The U.S. requires cockpit voice recorders to log two hours of data versus 25 hours in Europe for planes made after 2021.
The industry has been wrestling with the length of cockpit recordings since the disappearance of a Malaysian jet in 2014.
Although the Boeing 777 has never been found, the loss of MH370 sharply increased efforts to monitor the longest possible modern flights and where necessary recap earlier flights.
In 2016, members of the United Nations' aviation agency, the International Civil Aviation Organization (ICAO), recommended a 25-hour recording on planes manufactured from 2021, in line with the period of time already used for keeping flight data.
"There was a lot going on, on the flight deck and on the plane. It's a very chaotic event. The circuit breaker for the CVR (cockpit voice recorder) was not pulled. The maintenance team went out to get it, but it was right at about the two-hour mark," Homendy said.
The plane's flight data recorder and cockpit voice recorder were sent to NTSB labs on Sunday to be read but no voice data was available,
...
Although today's recorders use computer chips inside "crash-survivable" containers able to withstand g-forces 3,400 times the feeling of gravity, critics say the capacity for recordings housed inside them remains less than an ordinary cellphone.
(Excerpt) Read more at reuters.com ...
Overwritten?
Sounds like there was something on that tape that wasn’t meant to be disclosed.
there is no reason with storage as cheap as it is now not to have longer recording times.
I am surprised that Boeing has not done this as a standard option seeing as they have to do it in the EU anyway.
But unfortunately Boeing is no longer an engineering driven company.
It must be a fascinating life you lead thinking EVERYTHING is a conspiracy. The window (false door) blew out because someone at Boeing screwed up, and the pilots did a nice job of landing the plane. No one got hurt. End of story.

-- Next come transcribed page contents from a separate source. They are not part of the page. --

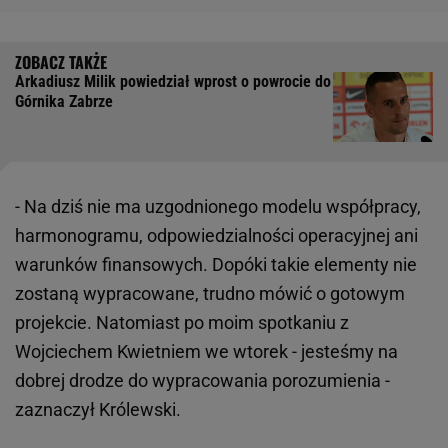
Arkadiusz Milik powiedział wprost o powrocie do
Górnika Zabrze
- Na dziś nie ma uzgodnionego modelu współpracy,
harmonogramu, odpowiedzialności operacyjnej ani
warunków finansowych. Dopóki takie elementy nie
zostaną wypracowane, trudno mówić o gotowym
projekcie. Natomiast po moim spotkaniu z
Wojciechem Kwietniem we wtorek - jesteśmy na
dobrej drodze do wypracowania porozumienia -
zaznaczył Królewski.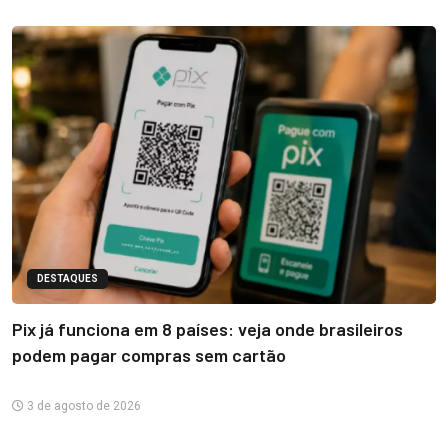
DESTAQUES
Pix já funciona em 8 países: veja onde brasileiros
podem pagar compras sem cartão
3 de agosto de 2026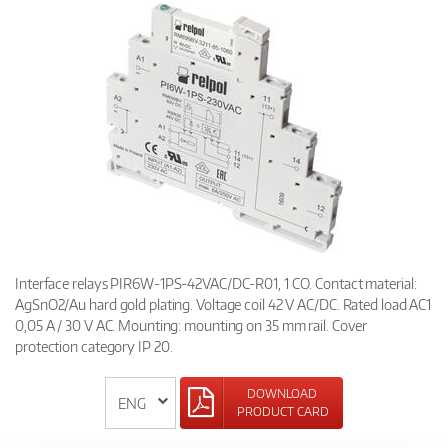
Interface relays PIR6W-1PS-42VAC/DC-R01, 1 CO. Contact material:
AgSnO2/Au hard gold plating. Voltage coil 42 V AC/DC. Rated load AC1
0,05 A / 30 V AC. Mounting: mounting on 35 mm rail. Cover
protection category IP 20.
DOWNLOAD
PRODUCT CARD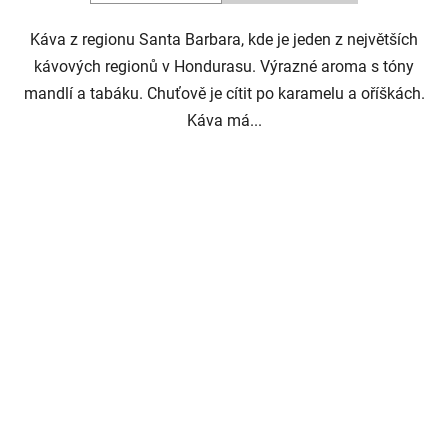
Káva z regionu Santa Barbara, kde je jeden z největších
kávových regionů v Hondurasu. Výrazné aroma s tóny
mandlí a tabáku. Chuťově je cítit po karamelu a oříškách.
Káva má...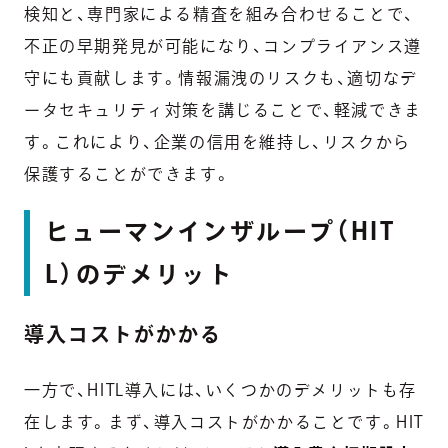
検知と、専門家による精査を組み合わせることで、
不正の早期発見が可能になり、コンプライアンス遵
守にも貢献します。情報漏洩のリスクも、適切なデ
ータセキュリティ対策を講じることで、軽減できま
す。これにより、企業の信用を維持し、リスクから
保護することができます。
ヒューマンインザループ（HIT
L）のデメリット
導入コストがかかる
一方で、HITL導入には、いくつかのデメリットも存
在します。まず、導入コストがかかることです。HIT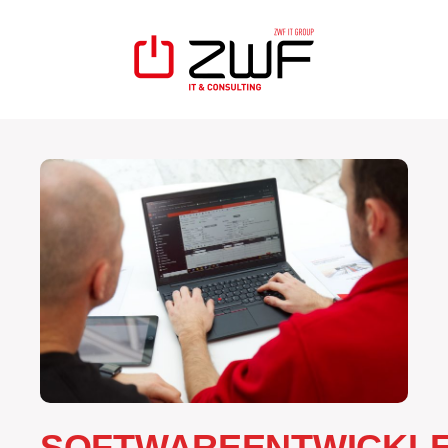
SOFTWAREENTWICKL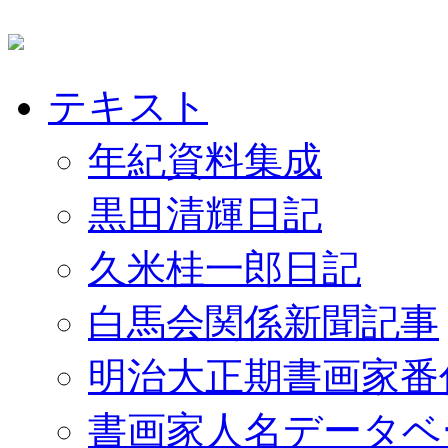
テキスト
年紀資料集成
黒田清輝日記
久米桂一郎日記
白馬会関係新聞記事
明治大正期書画家番
書画家人名データベ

No, they record continuously like an old-fashioned loop tape recorder (I think at one time they WERE loop tape recorders), so whatever is older than X amount of hours is gone.

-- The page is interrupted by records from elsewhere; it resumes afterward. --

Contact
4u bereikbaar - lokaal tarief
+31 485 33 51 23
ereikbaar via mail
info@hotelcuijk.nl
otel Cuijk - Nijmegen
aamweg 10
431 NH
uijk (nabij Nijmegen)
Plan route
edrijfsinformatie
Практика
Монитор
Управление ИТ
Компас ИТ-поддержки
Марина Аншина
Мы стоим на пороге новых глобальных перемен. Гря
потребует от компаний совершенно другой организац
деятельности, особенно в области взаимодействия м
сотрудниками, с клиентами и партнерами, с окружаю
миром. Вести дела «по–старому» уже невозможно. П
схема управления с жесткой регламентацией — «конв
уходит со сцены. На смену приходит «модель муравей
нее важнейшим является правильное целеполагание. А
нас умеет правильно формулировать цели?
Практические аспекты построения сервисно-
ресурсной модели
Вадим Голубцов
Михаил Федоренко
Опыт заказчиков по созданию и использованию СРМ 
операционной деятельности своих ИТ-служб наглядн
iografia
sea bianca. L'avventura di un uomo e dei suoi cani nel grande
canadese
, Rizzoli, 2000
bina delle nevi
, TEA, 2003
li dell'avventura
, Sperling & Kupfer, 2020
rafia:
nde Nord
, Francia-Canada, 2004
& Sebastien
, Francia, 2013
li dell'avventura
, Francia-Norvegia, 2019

I got more storage than that on my cell phone...
Reminds me of the old fashioned roll towels made of cloth in a rolling continuous dispenser for drying your hands in a public bathroom. I never hear calls to bring those back.
The cockpit? What is it?
It’s a room in the front of the plane with the pilots. But that’s not important now?
Longer recording times should not be an issue - nor should it have been “overwritten” immediately after it landed after the incident.
We have all these agencies regulating everything and nobody paying attention to anything.
Sounds like they were using a tape recorder from the 80s.
Why can’t voice and data recordings be uploaded to a satellite so they don’t have to look for “black boxes” after a mishap?
No, the authorities (NTSB investigator) didn't request the recorder be turned off (circuit breaker pulled) when starting the investigation upon landing.
Incompetence is not conspiracy.
“Reminds me of the old fashioned roll towels made of cloth in a rolling continuous dispenser for drying your hands in a public bathroom. I never hear calls to bring those back.”
If you grew up and survived those, you are immune to everything...
There is a reason... just not a good one.
Boeing (or whatever Boeing subcontractor) has a piece of paper that says they get paid if they deliver a voice recorder with a two hour memory window.
They also paid for a quantity of two hour voice recorder memory chips to be made and pass through certification for use in cockpit voice recorders and are now only good to be used for US deliveries, so why not use them up first?
Ex Douglas air craft employees nod
they were not reused.
The used portion was rolled up and then laundered.\
Clean rolls were inserted.
I used to change them out.
>I got more storage than that on my cell phone...
Yes, but it is unlikely to survive a crash at 600kts+.
It’s got gorilla glass....
Proven tough
Sounds like Rose Mary Woods is working for Alaska Airlines.